- **TASK 1**: Can you write out the knight problem text word for word, starting at "Time Limit:1000MS Memory" and ending at "he gets bored."?

- **SOURCE**:
Time Limit:1000MS Memory Limit:65536KB 64bit IO Format:%I64d & %I64u
Description
A knight jumps around an infinite chessboard. The chessboard is an unexplored territory. In the spirit of explorers, whoever stands on a square for the first time claims the ownership of this square. The knight initially owns the square he stands, and jumps $N$ times before he gets bored.
Recall that a knight can jump in 8 directions. Each direction consists of two squares forward and then one squaure sidways.
After $N$ jumps, how many squares can possibly be claimed as territory of the knight? As $N$ can be really large, this becomes a nightmare to the knight who is not very good at math. Can you help to answer this question?
Input
The first line of the input gives the number of test cases, $T$. $T$ test cases follow.
Each test case contains only one number $N$, indicating how many times the knight jumps.
$1 \leq T \leq 10^5$
$0 \leq N \leq 10^9$
Output
For each test case, output one line containing “Case #x: y”, where $x$ is the test case number (starting from 1) and $y$ is the number of squares that can possibly be claimed by the knight.
Sample Input
3
0
1
7
Sample Output
Case #1: 1
Case #2: 9
Case #3: 649
【分析】先用bfs打表,代码:
#include<bits/stdc++.h>
using namespace std;
int n,m;
int dir[8][2]={{1,2},{1,-2},{-1,2},{-1,-2},{2,1},{2,-1},{-2,1},{-2,-1}};
int vis[1000][1000];
int ans[100];
struct node{
int x,y;
int step;
};
int main()
{
memset(vis,0,sizeof(vis));//都没访问过
queue<node> q;
node p;
p.x=500,p.y=500,p.step=0;
ans[0]=1;
vis[500][500]=1;
q.push(p);
while(!q.empty())
{
p=q.front();
q.pop();
if(p.step==20)continue;
for(int k=0;k<8;k++)

- **TASK 2**: Can you swap "dist" for "distance" in the rows starting at the line that contains "pose: elev=285.9 azim=354.0" and ending at the last of the rows, and give back only those rows with nothing else changed?

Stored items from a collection

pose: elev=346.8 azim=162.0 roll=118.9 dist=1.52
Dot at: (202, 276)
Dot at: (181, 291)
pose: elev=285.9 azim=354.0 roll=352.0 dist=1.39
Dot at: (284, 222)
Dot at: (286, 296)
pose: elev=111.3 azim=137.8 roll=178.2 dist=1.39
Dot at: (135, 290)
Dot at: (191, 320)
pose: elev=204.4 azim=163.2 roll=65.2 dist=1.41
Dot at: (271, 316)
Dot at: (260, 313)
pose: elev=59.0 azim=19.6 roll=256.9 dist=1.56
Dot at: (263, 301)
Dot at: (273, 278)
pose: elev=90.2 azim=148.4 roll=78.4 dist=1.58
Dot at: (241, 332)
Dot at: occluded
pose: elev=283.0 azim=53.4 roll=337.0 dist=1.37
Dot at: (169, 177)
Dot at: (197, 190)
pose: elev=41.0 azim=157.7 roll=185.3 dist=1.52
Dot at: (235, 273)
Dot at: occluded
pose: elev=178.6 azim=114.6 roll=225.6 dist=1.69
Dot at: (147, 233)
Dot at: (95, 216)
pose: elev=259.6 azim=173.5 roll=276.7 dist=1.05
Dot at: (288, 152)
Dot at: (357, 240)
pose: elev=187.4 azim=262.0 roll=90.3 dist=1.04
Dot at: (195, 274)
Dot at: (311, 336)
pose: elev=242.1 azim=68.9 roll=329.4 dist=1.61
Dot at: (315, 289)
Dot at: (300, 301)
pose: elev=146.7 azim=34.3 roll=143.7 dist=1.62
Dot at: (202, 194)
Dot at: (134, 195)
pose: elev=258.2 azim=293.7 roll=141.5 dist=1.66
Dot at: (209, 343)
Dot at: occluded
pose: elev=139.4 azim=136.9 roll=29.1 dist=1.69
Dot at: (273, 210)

- **COMPLETE RESPONSE 1**:
Time Limit:1000MS Memory Limit:65536KB 64bit IO Format:%I64d & %I64u
Description
A knight jumps around an infinite chessboard. The chessboard is an unexplored territory. In the spirit of explorers, whoever stands on a square for the first time claims the ownership of this square. The knight initially owns the square he stands, and jumps $N$ times before he gets bored.

- **COMPLETE RESPONSE 2**:
pose: elev=285.9 azim=354.0 roll=352.0 distance=1.39
Dot at: (284, 222)
Dot at: (286, 296)
pose: elev=111.3 azim=137.8 roll=178.2 distance=1.39
Dot at: (135, 290)
Dot at: (191, 320)
pose: elev=204.4 azim=163.2 roll=65.2 distance=1.41
Dot at: (271, 316)
Dot at: (260, 313)
pose: elev=59.0 azim=19.6 roll=256.9 distance=1.56
Dot at: (263, 301)
Dot at: (273, 278)
pose: elev=90.2 azim=148.4 roll=78.4 distance=1.58
Dot at: (241, 332)
Dot at: occluded
pose: elev=283.0 azim=53.4 roll=337.0 distance=1.37
Dot at: (169, 177)
Dot at: (197, 190)
pose: elev=41.0 azim=157.7 roll=185.3 distance=1.52
Dot at: (235, 273)
Dot at: occluded
pose: elev=178.6 azim=114.6 roll=225.6 distance=1.69
Dot at: (147, 233)
Dot at: (95, 216)
pose: elev=259.6 azim=173.5 roll=276.7 distance=1.05
Dot at: (288, 152)
Dot at: (357, 240)
pose: elev=187.4 azim=262.0 roll=90.3 distance=1.04
Dot at: (195, 274)
Dot at: (311, 336)
pose: elev=242.1 azim=68.9 roll=329.4 distance=1.61
Dot at: (315, 289)
Dot at: (300, 301)
pose: elev=146.7 azim=34.3 roll=143.7 distance=1.62
Dot at: (202, 194)
Dot at: (134, 195)
pose: elev=258.2 azim=293.7 roll=141.5 distance=1.66
Dot at: (209, 343)
Dot at: occluded
pose: elev=139.4 azim=136.9 roll=29.1 distance=1.69
Dot at: (273, 210)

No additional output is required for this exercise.